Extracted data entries
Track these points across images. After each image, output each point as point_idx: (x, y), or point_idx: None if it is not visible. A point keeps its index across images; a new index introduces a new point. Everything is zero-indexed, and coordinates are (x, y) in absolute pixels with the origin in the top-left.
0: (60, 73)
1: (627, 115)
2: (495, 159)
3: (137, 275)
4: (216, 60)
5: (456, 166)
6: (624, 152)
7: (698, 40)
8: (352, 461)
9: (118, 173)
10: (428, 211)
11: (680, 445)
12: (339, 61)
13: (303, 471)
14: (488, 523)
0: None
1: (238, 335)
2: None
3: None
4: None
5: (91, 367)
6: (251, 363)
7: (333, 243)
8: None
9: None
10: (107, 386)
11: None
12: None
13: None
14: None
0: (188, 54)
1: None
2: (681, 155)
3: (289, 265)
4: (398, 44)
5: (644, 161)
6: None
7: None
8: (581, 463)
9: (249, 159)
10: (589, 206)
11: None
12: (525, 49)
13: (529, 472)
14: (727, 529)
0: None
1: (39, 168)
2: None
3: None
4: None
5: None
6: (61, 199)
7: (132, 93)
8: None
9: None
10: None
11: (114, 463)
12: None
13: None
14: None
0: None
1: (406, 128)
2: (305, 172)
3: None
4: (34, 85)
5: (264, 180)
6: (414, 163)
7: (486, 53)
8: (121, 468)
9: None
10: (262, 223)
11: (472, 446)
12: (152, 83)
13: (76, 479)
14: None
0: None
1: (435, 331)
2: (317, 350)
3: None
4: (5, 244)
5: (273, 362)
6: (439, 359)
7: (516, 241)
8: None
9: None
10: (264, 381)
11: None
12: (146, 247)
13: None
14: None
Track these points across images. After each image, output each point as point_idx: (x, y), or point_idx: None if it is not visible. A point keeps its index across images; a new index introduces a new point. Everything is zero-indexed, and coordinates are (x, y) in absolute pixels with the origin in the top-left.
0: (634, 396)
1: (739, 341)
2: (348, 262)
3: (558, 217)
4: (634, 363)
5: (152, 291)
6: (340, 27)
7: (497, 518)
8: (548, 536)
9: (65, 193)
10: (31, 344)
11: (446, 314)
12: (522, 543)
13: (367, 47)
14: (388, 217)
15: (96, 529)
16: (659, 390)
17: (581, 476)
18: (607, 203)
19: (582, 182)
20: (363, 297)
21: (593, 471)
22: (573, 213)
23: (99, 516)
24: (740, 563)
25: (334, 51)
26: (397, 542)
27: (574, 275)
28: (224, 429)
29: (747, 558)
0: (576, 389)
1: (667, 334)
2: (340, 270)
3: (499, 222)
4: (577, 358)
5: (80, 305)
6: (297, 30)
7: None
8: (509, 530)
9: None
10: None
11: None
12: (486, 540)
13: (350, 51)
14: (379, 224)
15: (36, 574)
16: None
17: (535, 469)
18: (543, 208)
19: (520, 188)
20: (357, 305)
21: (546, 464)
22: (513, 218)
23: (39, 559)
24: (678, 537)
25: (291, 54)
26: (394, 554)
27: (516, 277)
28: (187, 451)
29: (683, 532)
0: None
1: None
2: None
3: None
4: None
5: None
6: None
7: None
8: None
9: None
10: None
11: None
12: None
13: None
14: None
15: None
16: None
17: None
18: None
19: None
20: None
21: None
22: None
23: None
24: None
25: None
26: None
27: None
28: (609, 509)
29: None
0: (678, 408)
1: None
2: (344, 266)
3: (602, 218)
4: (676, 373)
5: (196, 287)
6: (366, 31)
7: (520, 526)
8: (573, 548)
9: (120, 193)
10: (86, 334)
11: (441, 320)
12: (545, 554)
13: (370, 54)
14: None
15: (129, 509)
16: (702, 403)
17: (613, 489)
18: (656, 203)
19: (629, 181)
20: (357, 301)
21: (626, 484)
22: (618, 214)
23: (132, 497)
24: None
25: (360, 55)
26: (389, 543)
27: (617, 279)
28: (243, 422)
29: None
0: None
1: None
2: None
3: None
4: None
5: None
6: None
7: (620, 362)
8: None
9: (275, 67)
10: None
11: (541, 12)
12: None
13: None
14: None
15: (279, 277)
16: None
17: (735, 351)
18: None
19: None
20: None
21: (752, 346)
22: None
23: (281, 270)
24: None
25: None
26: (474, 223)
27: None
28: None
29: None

■ REQUEST: Rewrite the records from the start up to and including the line with "2: (495, 159)", replacing "not visible" with "hidden" and keeping everything else unchanged.

■ RESULT FOR THIS EXERCISE:
Track these points across images. After each image, output each point as point_idx: (x, y), or point_idx: None if it is hidden. A point keeps its index across images; a new index introduces a new point. Everything is zero-indexed, and coordinates are (x, y) in absolute pixels with the origin in the top-left.
0: (60, 73)
1: (627, 115)
2: (495, 159)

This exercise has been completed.